Aber Jesus zeigt uns nicht nur den Verzicht auf den Gegenschlag, er verweist auch auf die Wurzel, aus der die Kraft für diesen Verzicht erwächst. Es ist schlicht und einfach die Liebe.
Aber welche Liebe? Nicht die eigensüchtige, die nur an das denkt, was sie zurückbekommt. Nicht die "interessierte" Liebe, die vor allem auf das schaut, was dabei "herausspringt". Nur die zu mögen, die mich mögen, ist nicht schwer. Nur dort geben, wo ich sicher bin, dass es "sich rechnet" und ich reichlich zurückbekomme, all das ist noch keine wirkliche Liebe.
Das ist vielmehr Berechnung, kaltes Kalkül, aber nicht Großherzigkeit. Um die aber geht es. Und zu ihr gehört auch die Barmherzigkeit, die nicht kleinlich die Fehler der anderen aufrechnet, sondern mit eben dem Maß die anderen misst, mit dem ich selber gemessen werden möchte. Und wer sich nur ein bisschen selber kennt, der weiß, wie sehr jeder von uns einen barmherzigen Maßstab braucht.
Einen solchen legt aber Gott an uns an. Täte er es nicht, wir wären verloren. Selbst die Undankbaren bedenkt Gott mit Güte, obwohl sie es nicht verdient haben. Nur mit diesem Maßstab können wir auch unsere Feinde lieben, nicht das Böse, das sie uns getan haben, aber die Menschen, die sie trotzdem noch sind. Wollen nicht auch wir als Menschen, als Kinder Gottes angesehen werden, trotz unserer Fehler?

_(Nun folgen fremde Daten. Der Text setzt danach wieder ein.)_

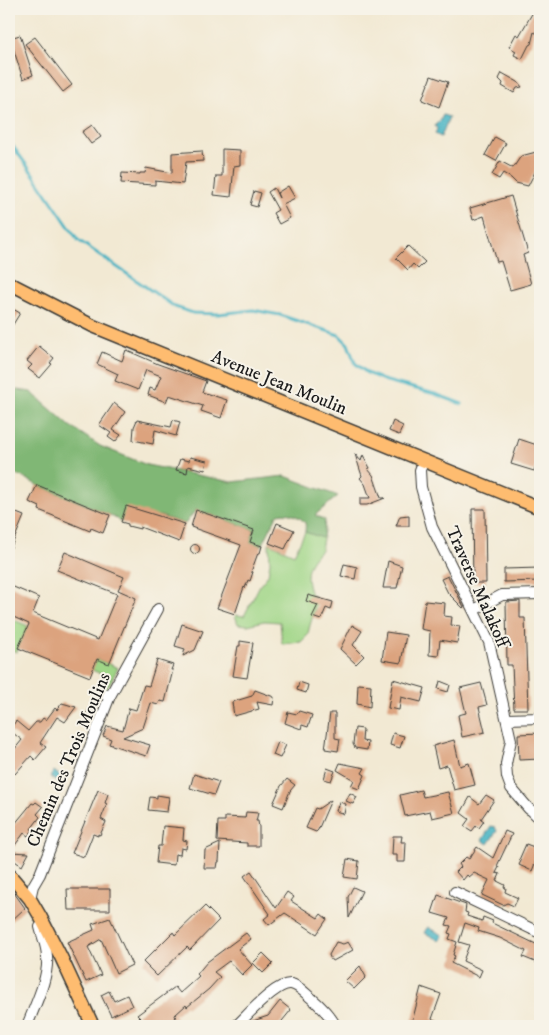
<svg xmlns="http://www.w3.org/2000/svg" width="549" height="1035" viewBox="0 0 549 1035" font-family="'IM FELL DW Pica',serif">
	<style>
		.green { fill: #a0d687; stroke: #5e7952 }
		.forest { fill: #80b774; stroke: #4e6a48 }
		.water { fill: #46b3c3; stroke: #316870 }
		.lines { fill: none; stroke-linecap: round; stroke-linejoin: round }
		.stream { stroke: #46b3c3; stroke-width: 3 }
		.building { fill: #dca37e }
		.minor-casing { stroke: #3c3b37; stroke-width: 12 }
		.major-casing { stroke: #3c3b37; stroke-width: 15 }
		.minor { stroke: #fff; stroke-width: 10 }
		.major { stroke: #febc70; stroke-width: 12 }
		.labels { text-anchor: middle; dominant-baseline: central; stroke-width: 4; stroke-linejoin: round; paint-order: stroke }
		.street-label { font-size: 18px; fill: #1c1c1c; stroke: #f7f3e8 }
	</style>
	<rect width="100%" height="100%" fill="#f7f3e8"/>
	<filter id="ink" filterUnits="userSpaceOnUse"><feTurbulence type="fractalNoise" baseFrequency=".02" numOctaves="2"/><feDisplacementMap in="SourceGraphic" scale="10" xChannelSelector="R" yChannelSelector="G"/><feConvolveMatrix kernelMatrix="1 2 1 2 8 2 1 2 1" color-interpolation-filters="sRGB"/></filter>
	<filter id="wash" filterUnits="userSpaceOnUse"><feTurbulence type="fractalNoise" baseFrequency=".0096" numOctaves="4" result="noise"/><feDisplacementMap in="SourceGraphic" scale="20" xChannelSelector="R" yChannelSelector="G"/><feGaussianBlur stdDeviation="1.12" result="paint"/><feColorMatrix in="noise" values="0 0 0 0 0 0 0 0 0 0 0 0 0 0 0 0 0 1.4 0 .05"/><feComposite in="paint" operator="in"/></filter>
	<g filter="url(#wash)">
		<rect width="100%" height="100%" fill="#f2e9d3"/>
		<g class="green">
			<path d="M305,532L323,538L321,550C306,564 304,575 311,595L315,596C318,608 309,623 308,635L301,642L282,644L280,622L264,621L248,625L238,624L235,615L244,616L260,585L268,575L270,562L269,543L294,554Z"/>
			<polygon points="9,618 28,626 17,652 9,649"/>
			<polygon points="97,659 118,668 108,687 103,690 100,689 108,677 92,670"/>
		</g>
		<path class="forest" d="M19,390L31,392L70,426L100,446L147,465L232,482L285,476L338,496L315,515L325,520L323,538L305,532C305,529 306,526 305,523C301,516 284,510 277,515L262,546L250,542L254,530L196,510L185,524L160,516L121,522L110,515L37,485L23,477L9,473V391Z"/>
		<g class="water">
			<polygon points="443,115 449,117 441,137 435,134 437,129 435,125 440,121"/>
			<polygon points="54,771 65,780 61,785 50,777"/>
			<polygon points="491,826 495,827 497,831 488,844 482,840"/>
			<polygon points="428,927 443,935 440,941 425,933"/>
		</g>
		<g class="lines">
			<polyline class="stream" points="9,141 33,174 78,240 175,307 193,313 218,314 253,310 280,315 339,335 348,344 355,363 367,373 383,380 435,394 462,404"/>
		</g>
		<g id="blocks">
			<g class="building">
				<polygon points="533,12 540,16 540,35 534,32 531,44 529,45 522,59 514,55 516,51 509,47 516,34 519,36"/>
				<polygon points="20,35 33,75 23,79 10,38"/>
				<polygon points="35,37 72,85 63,92 25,44"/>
				<polygon points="502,73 518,82 522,87 517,88 514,93 502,86 503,83 499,79"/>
				<polygon points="431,76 448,82 439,107 422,100"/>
				<polygon points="92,125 101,137 91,144 82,132"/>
				<polygon points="495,137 506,143 496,161 485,155"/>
				<polygon points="222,149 240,150 240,165 234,166 231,197 214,195 216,176 222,176"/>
				<polygon points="202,151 203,161 186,162 183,184 155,181 155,185 121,183 122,173 140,174 140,173 145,173 146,168 172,173 172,153"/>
				<polygon points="540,151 540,162 528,186 516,183 511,178 503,173 499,179 492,175 500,161 513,168 521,156"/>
				<polygon points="288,186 295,198 283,204 290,218 279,224 273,213 278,210 268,192 274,188 279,198 277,193"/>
				<polygon points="254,191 261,193 257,207 250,205"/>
				<polygon points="511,196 528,253 523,255 531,284 510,290 501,261 497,262 484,216 473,220 470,208"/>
				<polygon points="408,246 425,262 418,269 413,264 408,270 396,258"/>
				<polygon points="9,309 11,311 13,309 20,313 9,331"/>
				<polygon points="39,346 54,358 50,363 52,364 40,378 28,369 32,365 27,361"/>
				<polygon points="126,350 158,364 206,381 202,392 227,400 221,418 201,411 203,406 169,395 166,402 148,395 150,388 155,390 161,376 146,370 138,390 115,381 118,374 97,364 102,352 122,361"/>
				<polygon points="114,403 125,412 113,430 121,435 115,442 108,437 111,433 99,425"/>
				<polygon points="137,420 171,427 173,420 180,422 176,436 155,430 153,444 133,440 134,427"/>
				<polygon points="393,421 403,426 399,435 389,431"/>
				<polygon points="519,439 540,446 540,454 534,471 511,464"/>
				<polygon points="355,454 361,461 363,455 370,468 368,469 373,475 381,498 385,498 367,505 360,505 360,498 370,498 365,484 360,478 362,476"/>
				<polygon points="190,457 207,461 205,470 188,466 187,473 176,470 180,459 189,461"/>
				<polygon points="37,485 110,515 103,533 91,528 90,531 39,510 40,507 29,502"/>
				<polygon points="126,506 185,524 179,542 140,527 140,529 128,526 128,524 121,522"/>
				<polygon points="472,509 485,509 486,583 473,583"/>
				<polygon points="9,510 24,516 9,552"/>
				<polygon points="196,510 254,530 250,542 262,546 260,553 258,553 251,572 253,572 250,581 248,580 245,588 244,587 235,614 217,608 241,545 191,527"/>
				<polygon points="409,515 409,526 396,526 400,516"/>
				<polygon points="277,523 294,530 285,549 269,543"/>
				<circle cx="195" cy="549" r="4.5"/>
				<polygon points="65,552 124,577 118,590 136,598 109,664 97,659 90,677 18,648 29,624 9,615 9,585 39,598 33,613 98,640 117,594 57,570"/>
				<polygon points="388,561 402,566 397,588 383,588"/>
				<polygon points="344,564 357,567 355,579 341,576"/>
				<polygon points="540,568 540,581 504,582 504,569"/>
				<polygon points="448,576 464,607 463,608 448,593 441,579"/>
				<polygon points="308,595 333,602 331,610 326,608 321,620 312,617 318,605 306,601"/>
				<polygon points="425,601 445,603 444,616 452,617 451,625 460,626 457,643 440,640 438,656 429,655 430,631 421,629"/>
				<polygon points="520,601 520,618 525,618 528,709 514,709 512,665 507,665 506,602"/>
				<polygon points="182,624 203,631 195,650 183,656 185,649 175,646"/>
				<polygon points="352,625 362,631 353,645 364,656 356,664 340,649"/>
				<polygon points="386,632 406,635 401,663 382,660"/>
				<polygon points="240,641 253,643 247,678 233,676 238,646 240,646"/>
				<polygon points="157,660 173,665 171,670 173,670 165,702 160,701 158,705 151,703 143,728 123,737 150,745 146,756 109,744 111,739 103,736 107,726 123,730 129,708 136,710 144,685 149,686"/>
				<polygon points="393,679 425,688 421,702 401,697 399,710 388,708"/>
				<polygon points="440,681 450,685 448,692 438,689"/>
				<polygon points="299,682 308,685 306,693 297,690"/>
				<polygon points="481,683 487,705 479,707 485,732 462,737 458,715 466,713 460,688"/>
				<polygon points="358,684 371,685 370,707 357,704"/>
				<polygon points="255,690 274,697 273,705 257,702 259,709 234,716 232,702 252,696"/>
				<polygon points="62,703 76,707 65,722 57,717 40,743 46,747 35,760 31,756 15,774 9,769 9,756 22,740 9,730 16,721 28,731 36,722 40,722 43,718 46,720 55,708 57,710"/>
				<polygon points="89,708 97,710 93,721 86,715"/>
				<polygon points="299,711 312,715 308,727 302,725 301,729 285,723 288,712 297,714"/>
				<polygon points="330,713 335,713 335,738 340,739 338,751 325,749"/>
				<polygon points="355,728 363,729 362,741 368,742 367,750 355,748 353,744"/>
				<polygon points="393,733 404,736 400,748 390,745"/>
				<polygon points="540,733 540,759 519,760 518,734"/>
				<polygon points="454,740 460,766 469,763 475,785 454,790 447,765 438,768 433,746"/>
				<polygon points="278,742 286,745 280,758 273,755"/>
				<polygon points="340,763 365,768 362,773 365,775 359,789 351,786 354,780 337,770"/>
				<polygon points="327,768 335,771 331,781 324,779"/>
				<polygon points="194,774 219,782 214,795 190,788"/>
				<polygon points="287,779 295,785 290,791 283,808 273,804 281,786"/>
				<polygon points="98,790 108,794 105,803 107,804 101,819 106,822 100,835 98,834 98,836 93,834 84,857 72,853"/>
				<polygon points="421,790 423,797 448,792 454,813 432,818 430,811 405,816 400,795"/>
				<polygon points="350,793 357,797 353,804 346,801"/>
				<polygon points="157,795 169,797 167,812 148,810 150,797 157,798"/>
				<polygon points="486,795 494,800 481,819 484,821 479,828 476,826 472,831 464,826 469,819 461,813 470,797 479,804"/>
				<polygon points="331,800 318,830 316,832 306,828 315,808 318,809"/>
				<polygon points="36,802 43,807 37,814 40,817 31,829 33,830 28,836 24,833 10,852 29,853 22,866 9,857 9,820 14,825 32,803 34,804"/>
				<polygon points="339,802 346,804 344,814 336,811"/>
				<polygon points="246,812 258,813 256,821 258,821 259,827 259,846 247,846 247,843 217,841 218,821 225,821 225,817 245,818"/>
				<polygon points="163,826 184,828 183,840 187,841 186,849 181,848 180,855 175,854 174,865 156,863 158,846 161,846"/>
				<polygon points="505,831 512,834 497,866 499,867 496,873 500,874 497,881 505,885 504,887 506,888 505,892 518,898 514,906 507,903 503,905 482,895 489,880 474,873 469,877 467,875 463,880 456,872 461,867 459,864 466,857 469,859 477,847 493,858"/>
				<polygon points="393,836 402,836 401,842 406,842 405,862 397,862 397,855 392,855"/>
				<polygon points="540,838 540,851 532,871 519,865 521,861 519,860 526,844 534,847"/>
				<polygon points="220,843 219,862 218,862 217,868 204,868 205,850"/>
				<polygon points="347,859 359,861 357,879 344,877"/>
				<polygon points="251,871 276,908 287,892 294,897 291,901 318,918 321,914 327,919 317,934 285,913 269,925 264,919 270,914 244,876"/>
				<polygon points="9,886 25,908 9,923"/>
				<polygon points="353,887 362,891 349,918 348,897"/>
				<polygon points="67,889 110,889 110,910 68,910"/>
				<polygon points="438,895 466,905 465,912 468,913 467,916 482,921 483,917 493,921 492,923 540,946 540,964 523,957 526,951 500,938 478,931 479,928 465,923 459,942 469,945 463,961 482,970 479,977 451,963 455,956 453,955 457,942 449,939 451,934 448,933 451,926 446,925 449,918 432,913"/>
				<polygon points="205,906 219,920 190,950 187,947 157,976 143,962 173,932 175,935"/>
				<polygon points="110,918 132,965 116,973 101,939 88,947 101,975 86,982 67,942 94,930 92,924"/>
				<polygon points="246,933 251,939 238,949 252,965 242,975 229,961 214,972 220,977 209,989 187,1007 186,1005 175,1015 176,1018 169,1021 163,1026 148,1026 137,1015 175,987 180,993 199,976 197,974 207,962"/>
				<polygon points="336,942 343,944 348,942 353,950 333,961 331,960 329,955"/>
				<polygon points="263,953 273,963 263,973 253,963"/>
				<polygon points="360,966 366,977 354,989 345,981"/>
				<polygon points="421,987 441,994 432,1019 448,1024 448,1026 411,1026"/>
				<polygon points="109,991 114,1001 127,995 132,1006 111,1016 101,995"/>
				<polygon points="280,1001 291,1010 278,1026 246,1026 250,1022 268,1016"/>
			</g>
		</g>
	</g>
	<g filter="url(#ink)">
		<use href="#blocks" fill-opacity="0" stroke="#3c3b37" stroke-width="1"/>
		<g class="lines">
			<defs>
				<g id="minor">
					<polyline points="424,460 420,470 421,487 432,527 489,642 511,740 506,764 507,777 511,788 529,809"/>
					<polyline points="474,610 502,595 540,594"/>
					<polyline points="99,693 110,696"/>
					<polyline points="507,719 540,718"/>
					<polyline points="531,810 540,819"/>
					<polyline points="455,892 540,933"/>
					<polyline points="30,899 33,886 40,874 110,696 158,609"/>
					<path d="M27,1026C34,1007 49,978 47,957C47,946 42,936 40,927"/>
					<path d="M236,1026C247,1016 276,982 291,984C298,985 305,993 310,997C321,1006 329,1014 336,1026"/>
				</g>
				<g id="major">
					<polyline points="9,283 93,326 540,508"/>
					<polyline points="9,874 30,899 40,916 61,957 93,1026"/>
				</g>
			</defs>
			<use href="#minor" class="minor-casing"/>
			<use href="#major" class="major-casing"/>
			<use href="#minor" class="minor"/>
			<use href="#major" class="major"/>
		</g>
	</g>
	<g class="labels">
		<g class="street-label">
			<text transform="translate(279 383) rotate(22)">Avenue Jean Moulin</text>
			<text transform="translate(477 587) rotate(66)">Traverse Malakoff</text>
			<text transform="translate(69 760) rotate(-67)">Chemin des Trois Moulins</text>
		</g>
	</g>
	<rect width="549" height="1035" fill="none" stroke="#f7f3e8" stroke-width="30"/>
</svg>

Euch, die ihr mir zuhört, sage ich:
Liebt eure Feinde; tut denen Gutes, die euch hassen. Segnet die, die euch verfluchen; betet für die, die euch misshandeln. Dem, der dich auf die eine Wange schlägt, halt auch die andere hin, und dem, der dir den Mantel wegnimmt, lass auch das Hemd. Gib jedem, der dich bittet; und wenn dir jemand etwas wegnimmt, verlang es nicht zurück.
Was ihr von anderen erwartet, das tut ebenso auch ihnen. Wenn ihr nur die liebt, die euch lieben, welchen Dank erwartet ihr dafür? Auch die Sünder lieben die, von denen sie geliebt werden. Und wenn ihr nur denen Gutes tut, die euch Gutes tun, welchen Dank erwartet ihr dafür? Das tun auch die Sünder. Und wenn ihr nur denen etwas leiht, von denen ihr es zurückzubekommen hofft, welchen Dank erwartet ihr dafür? Auch die Sünder leihen Sündern in der Hoffnung, alles zurückzubekommen.
Ihr aber sollt eure Feinde lieben und sollt Gutes tun und leihen, auch wo ihr nichts dafür erhoffen könnt. Dann wird euer Lohn groß sein, und ihr werdet Söhne des Höchsten sein; denn auch er ist gütig gegen die Undankbaren und Bösen.
Seid barmherzig, wie es auch euer Vater ist! Richtet nicht, dann werdet auch ihr nicht gerichtet werden. Verurteilt nicht, dann werdet auch ihr nicht verurteilt werden. Erlasst einander die Schuld, dann wird auch euch die Schuld erlassen werden. Gebt, dann wird auch euch gegeben werden.
In reichem, vollem, gehäuftem, überfließendem Maß wird man euch beschenken; denn nach dem Maß, mit dem ihr messt und zuteilt, wird auch euch zugeteilt werden.